= Beginning of Section =

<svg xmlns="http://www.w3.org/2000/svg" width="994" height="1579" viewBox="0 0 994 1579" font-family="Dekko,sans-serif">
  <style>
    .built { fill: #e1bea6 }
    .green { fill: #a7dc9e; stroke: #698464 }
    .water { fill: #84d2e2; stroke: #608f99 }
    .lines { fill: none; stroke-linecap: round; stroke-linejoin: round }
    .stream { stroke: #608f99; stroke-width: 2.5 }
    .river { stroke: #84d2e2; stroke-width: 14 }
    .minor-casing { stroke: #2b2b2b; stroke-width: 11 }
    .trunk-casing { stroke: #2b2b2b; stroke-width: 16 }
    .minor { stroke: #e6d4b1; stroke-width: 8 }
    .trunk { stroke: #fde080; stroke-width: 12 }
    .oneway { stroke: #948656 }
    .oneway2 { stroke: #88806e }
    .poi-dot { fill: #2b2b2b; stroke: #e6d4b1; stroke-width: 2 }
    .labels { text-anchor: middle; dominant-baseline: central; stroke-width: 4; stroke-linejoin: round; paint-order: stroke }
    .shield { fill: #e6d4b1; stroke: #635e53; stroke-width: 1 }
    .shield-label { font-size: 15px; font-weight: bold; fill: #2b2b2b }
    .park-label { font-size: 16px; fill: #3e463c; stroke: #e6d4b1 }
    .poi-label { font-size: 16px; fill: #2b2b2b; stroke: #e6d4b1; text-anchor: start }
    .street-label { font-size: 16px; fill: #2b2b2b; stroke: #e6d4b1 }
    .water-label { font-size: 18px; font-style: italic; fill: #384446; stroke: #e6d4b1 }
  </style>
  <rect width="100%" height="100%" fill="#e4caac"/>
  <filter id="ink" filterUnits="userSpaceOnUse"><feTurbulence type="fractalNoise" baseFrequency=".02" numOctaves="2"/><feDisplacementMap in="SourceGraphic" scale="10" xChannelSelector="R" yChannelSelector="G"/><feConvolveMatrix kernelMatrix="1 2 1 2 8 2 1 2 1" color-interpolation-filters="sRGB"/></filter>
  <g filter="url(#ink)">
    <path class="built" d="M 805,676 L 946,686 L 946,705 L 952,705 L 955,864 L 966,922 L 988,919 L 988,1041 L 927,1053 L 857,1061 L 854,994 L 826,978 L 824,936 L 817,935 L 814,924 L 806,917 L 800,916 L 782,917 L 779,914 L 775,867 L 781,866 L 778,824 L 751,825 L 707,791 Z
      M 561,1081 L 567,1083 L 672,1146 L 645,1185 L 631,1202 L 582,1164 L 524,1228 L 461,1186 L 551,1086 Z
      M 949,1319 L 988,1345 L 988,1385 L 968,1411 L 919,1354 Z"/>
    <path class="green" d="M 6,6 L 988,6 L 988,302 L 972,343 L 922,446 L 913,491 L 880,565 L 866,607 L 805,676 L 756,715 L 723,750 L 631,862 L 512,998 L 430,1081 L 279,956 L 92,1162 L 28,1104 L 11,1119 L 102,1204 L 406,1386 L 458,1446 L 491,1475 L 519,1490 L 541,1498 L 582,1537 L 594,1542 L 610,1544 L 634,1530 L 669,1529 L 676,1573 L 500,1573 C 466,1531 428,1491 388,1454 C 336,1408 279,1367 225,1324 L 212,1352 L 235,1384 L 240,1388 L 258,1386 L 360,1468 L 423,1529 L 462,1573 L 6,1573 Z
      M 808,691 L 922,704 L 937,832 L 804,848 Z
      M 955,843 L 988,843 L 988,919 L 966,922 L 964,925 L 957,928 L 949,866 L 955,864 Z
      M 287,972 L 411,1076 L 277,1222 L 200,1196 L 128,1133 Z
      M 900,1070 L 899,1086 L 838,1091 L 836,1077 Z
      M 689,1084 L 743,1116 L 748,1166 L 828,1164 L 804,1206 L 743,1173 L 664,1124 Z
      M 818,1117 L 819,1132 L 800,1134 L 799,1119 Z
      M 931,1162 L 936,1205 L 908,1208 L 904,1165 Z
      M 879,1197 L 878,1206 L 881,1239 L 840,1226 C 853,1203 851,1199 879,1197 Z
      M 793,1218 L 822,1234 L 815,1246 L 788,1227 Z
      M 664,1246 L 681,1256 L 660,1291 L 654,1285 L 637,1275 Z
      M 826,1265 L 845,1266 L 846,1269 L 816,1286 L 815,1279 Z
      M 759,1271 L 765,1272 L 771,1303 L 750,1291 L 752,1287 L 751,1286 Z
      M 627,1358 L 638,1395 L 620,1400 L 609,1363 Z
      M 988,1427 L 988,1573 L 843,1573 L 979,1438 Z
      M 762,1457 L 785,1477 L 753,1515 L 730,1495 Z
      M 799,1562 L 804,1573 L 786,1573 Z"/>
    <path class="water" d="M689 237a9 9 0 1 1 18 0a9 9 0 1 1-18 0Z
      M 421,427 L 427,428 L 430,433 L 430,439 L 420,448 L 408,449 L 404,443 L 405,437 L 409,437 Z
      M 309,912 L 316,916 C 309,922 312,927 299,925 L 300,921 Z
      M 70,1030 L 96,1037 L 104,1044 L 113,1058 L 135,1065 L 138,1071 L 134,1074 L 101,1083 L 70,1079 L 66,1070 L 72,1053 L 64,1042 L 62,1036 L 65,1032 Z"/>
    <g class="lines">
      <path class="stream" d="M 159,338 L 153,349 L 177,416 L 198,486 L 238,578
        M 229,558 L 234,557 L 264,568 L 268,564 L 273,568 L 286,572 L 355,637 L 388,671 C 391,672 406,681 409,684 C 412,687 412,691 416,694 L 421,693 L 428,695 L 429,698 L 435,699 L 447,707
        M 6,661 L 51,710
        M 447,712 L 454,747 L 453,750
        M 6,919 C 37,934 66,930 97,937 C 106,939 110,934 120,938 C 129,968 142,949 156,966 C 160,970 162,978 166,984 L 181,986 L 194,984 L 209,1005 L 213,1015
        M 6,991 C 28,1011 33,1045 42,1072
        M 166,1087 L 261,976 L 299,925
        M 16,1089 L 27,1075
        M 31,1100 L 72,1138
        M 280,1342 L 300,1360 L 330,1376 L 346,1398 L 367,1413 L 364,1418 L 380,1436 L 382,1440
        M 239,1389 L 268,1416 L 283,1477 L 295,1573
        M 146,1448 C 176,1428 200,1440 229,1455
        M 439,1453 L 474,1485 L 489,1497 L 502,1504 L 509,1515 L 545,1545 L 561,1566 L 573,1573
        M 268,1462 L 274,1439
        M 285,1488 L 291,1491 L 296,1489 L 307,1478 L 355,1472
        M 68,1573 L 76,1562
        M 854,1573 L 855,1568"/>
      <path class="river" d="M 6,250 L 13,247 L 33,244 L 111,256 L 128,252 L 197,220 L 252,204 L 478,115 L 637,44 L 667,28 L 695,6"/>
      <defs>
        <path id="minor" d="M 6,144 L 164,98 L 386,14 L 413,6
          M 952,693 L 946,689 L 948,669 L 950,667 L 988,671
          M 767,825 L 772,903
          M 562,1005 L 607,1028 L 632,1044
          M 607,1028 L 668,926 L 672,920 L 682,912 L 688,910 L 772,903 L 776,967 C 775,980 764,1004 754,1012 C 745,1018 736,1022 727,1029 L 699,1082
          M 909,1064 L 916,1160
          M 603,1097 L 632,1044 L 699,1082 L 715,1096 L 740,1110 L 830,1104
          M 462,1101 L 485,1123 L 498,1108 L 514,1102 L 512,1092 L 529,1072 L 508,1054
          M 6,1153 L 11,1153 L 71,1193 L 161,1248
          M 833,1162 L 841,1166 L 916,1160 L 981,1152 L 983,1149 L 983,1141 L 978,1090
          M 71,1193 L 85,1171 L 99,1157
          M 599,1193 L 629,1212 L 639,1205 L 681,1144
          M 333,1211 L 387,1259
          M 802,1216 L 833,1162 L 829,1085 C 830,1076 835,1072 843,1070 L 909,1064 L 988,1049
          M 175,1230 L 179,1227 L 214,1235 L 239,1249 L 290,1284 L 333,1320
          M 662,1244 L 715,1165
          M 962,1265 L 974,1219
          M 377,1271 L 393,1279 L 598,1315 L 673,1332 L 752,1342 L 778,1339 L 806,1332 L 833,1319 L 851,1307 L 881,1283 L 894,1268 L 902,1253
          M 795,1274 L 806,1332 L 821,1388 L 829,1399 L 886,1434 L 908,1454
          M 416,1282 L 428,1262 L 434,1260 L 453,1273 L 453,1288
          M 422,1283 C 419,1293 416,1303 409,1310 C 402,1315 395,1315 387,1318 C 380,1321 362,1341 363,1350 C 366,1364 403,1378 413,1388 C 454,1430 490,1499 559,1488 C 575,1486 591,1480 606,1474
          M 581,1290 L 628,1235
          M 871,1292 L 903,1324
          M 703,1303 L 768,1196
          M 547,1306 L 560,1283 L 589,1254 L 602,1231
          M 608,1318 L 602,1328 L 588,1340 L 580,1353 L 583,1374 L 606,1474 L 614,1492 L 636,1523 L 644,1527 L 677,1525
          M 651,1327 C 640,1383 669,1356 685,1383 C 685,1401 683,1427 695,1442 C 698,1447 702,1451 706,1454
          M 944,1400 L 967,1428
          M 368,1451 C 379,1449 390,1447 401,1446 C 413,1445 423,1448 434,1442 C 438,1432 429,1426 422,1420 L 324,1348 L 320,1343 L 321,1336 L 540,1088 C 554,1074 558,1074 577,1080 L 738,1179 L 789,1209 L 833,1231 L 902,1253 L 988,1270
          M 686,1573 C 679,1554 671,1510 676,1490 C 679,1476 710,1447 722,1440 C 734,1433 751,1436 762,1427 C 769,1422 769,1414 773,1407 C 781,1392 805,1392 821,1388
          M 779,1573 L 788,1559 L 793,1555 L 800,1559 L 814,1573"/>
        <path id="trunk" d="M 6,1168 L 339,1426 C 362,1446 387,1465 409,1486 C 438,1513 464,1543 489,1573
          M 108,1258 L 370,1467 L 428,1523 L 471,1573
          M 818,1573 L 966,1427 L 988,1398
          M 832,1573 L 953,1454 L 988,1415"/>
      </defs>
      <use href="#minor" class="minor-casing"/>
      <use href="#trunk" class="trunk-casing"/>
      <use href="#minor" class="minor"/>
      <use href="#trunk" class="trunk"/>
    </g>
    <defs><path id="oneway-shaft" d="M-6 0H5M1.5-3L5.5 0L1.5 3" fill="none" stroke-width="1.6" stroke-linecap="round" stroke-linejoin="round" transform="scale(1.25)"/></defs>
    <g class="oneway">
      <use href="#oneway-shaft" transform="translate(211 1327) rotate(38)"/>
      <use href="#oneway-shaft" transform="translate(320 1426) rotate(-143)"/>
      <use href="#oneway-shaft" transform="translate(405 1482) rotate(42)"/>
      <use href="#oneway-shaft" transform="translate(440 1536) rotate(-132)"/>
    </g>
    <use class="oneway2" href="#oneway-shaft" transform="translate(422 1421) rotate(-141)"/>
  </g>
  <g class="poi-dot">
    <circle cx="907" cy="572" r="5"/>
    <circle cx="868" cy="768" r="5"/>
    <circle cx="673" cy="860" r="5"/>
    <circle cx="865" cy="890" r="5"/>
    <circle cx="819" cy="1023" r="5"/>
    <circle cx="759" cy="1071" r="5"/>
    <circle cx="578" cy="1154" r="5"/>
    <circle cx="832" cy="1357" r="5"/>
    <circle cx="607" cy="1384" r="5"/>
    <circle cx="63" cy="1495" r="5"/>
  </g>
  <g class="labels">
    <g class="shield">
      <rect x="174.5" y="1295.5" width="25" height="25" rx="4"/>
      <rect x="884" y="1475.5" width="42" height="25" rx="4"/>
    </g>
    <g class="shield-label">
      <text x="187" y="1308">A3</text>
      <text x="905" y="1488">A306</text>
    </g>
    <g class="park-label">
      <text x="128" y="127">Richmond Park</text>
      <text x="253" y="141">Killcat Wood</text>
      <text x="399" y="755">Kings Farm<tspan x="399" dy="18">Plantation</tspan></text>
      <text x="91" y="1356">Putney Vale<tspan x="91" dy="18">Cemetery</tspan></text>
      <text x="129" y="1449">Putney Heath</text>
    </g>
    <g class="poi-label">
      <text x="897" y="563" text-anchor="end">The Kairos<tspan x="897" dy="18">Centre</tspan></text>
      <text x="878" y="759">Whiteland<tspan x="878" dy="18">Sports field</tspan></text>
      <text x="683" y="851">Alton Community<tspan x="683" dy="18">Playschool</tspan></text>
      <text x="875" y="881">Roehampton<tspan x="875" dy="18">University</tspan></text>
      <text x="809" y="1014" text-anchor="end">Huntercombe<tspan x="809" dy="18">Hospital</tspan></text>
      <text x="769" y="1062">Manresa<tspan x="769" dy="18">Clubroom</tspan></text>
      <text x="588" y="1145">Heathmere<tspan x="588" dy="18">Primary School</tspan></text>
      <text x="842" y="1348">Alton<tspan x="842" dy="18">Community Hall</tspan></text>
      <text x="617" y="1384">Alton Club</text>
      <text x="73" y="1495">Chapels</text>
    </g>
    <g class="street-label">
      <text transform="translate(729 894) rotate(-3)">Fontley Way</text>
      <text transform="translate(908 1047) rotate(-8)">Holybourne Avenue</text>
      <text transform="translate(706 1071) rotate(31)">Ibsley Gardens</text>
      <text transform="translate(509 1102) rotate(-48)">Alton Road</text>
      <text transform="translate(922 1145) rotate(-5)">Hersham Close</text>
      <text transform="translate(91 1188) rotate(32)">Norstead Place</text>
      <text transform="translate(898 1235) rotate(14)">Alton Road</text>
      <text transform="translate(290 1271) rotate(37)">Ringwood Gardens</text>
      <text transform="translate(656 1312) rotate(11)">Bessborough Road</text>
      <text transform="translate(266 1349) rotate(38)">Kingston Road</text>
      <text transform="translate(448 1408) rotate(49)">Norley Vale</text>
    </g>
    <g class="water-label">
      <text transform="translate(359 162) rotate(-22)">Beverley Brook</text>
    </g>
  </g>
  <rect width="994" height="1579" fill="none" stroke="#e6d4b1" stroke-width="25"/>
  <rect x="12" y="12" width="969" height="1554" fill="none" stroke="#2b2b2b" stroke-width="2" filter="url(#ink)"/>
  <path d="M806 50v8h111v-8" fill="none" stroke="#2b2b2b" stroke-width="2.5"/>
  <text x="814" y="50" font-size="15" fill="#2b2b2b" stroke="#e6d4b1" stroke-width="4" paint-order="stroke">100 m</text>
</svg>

= End of Section =

## Directions for this task
Where a line of the entries contains "lines", report that line.

## Exercise output
    .lines { fill: none; stroke-linecap: round; stroke-linejoin: round }
    <g class="lines">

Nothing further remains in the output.